嫌なことはある。そういう感覚は確かにある。でも「何が」と問われると、うまく言葉にならない。職場のことかもしれないし、人間関係かもしれないし、疲れているだけかもしれない。全部が少しずつ重なっていて、一つを取り出して「これです」と言えない。

「わからない」と答えると、「じゃあ大丈夫なんじゃない?」という反応が返ってきた。大丈夫じゃない気がするのに、「大丈夫なんじゃない」と言われて、「そうかも」と答えた。そのまま話が終わった。
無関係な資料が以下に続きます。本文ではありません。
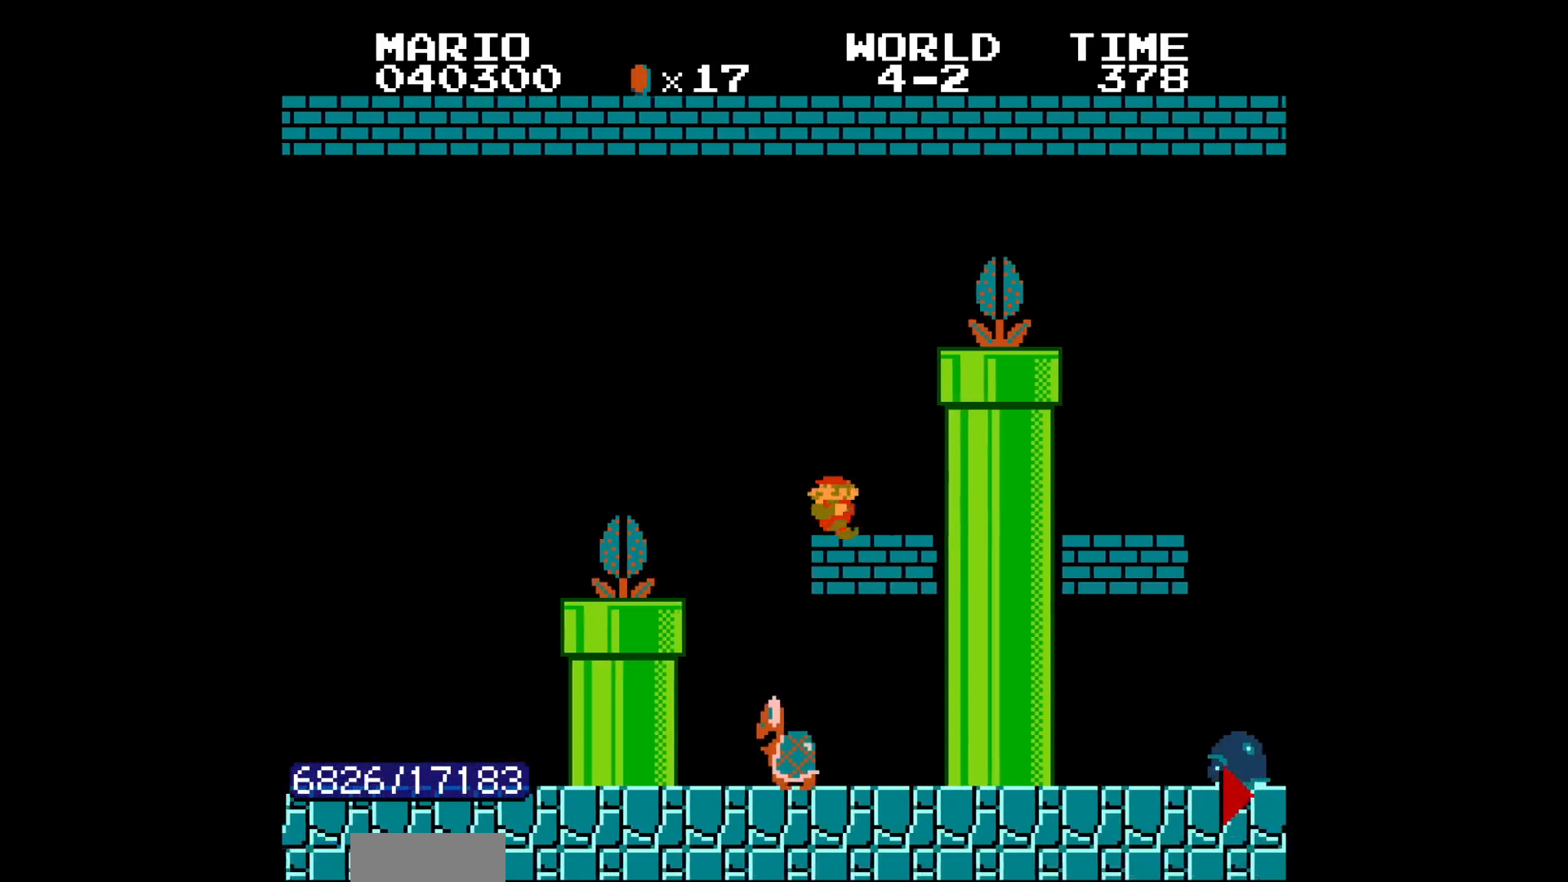
{"buttons": [], "events": [[17, "DPAD_LEFT", "down"], [33, "DPAD_LEFT", "up"], [50, "DPAD_LEFT", "down"], [50, "DPAD_RIGHT", "up"], [67, "DPAD_LEFT", "up"], [83, "DPAD_LEFT", "down"], [100, "DPAD_LEFT", "up"], [100, "DPAD_RIGHT", "down"], [117, "DPAD_LEFT", "down"], [117, "DPAD_RIGHT", "up"], [133, "DPAD_LEFT", "up"], [133, "DPAD_RIGHT", "down"], [150, "DPAD_LEFT", "down"], [150, "DPAD_RIGHT", "up"], [167, "DPAD_LEFT", "up"], [167, "DPAD_RIGHT", "down"], [183, "DPAD_LEFT", "down"], [183, "DPAD_RIGHT", "up"], [200, "DPAD_LEFT", "up"], [200, "DPAD_RIGHT", "down"], [217, "DPAD_LEFT", "down"], [217, "DPAD_RIGHT", "up"], [233, "DPAD_LEFT", "up"], [267, "DPAD_LEFT", "down"], [283, "DPAD_LEFT", "up"], [283, "DPAD_RIGHT", "down"], [300, "DPAD_LEFT", "down"], [300, "DPAD_RIGHT", "up"], [317, "DPAD_LEFT", "up"], [317, "DPAD_RIGHT", "down"], [333, "DPAD_LEFT", "down"], [333, "DPAD_RIGHT", "up"], [350, "DPAD_LEFT", "up"], [367, "DPAD_LEFT", "down"], [383, "DPAD_LEFT", "up"], [383, "DPAD_RIGHT", "down"], [400, "DPAD_LEFT", "down"], [417, "A", "down"], [417, "DPAD_LEFT", "up"], [433, "A", "up"], [433, "B", "up"], [433, "DPAD_RIGHT", "up"]]}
答えられなかったのは、嫌なことがないからじゃなかった。言葉にする前に、整理が必要だったのだと思う。


デスクか木製テーブルの上

「何が嫌か」を言葉にするのは、思っているより難しい。

感情は、言葉より先に来る。何かがしんどい、という感覚がまず生まれて、その後から「なぜしんどいのか」を考える。でもその「なぜ」の部分は、簡単には見つからない。複数のことが重なっているときはなおさらで、どこから解きほぐせばいいかわからないまま、「なんかしんどい」という状態が続く。

認知行動療法という考え方では、感情と思考を切り分けることを大切にする。「なんかしんどい」という感情の背景に、どういう考え方のパターンがあるかを一緒に見ていく作業だ。専門家と話すことで、一人では気づけなかった思考のクセが見えてくることがある。「自分はこう考えていたんだ」という発見が、感情の扱い方を少し変えることもある。

「何が嫌か」が言葉にならないまま相談に行っても、それでいい。整理されていない状態で来てほしい、というのがカウンセリングの前提だから。


「わからない」は、答えじゃない。

「今は言葉にできていない」という状態だ。言葉にするためのプロセスが、まだ始まっていないだけかもしれない。

「何が嫌なの?」という問いに答えられなかったとき、相手が悪かったわけでも、自分が弱かったわけでも、嫌なことがなかったわけでもない。ただ、その問いに答えるには、もう少し違う場所と、違う相手が必要だったのかもしれない。

話せなかった言葉は、どこかにある。それを一緒に探してくれる場所が、あることを知っておいてほしい。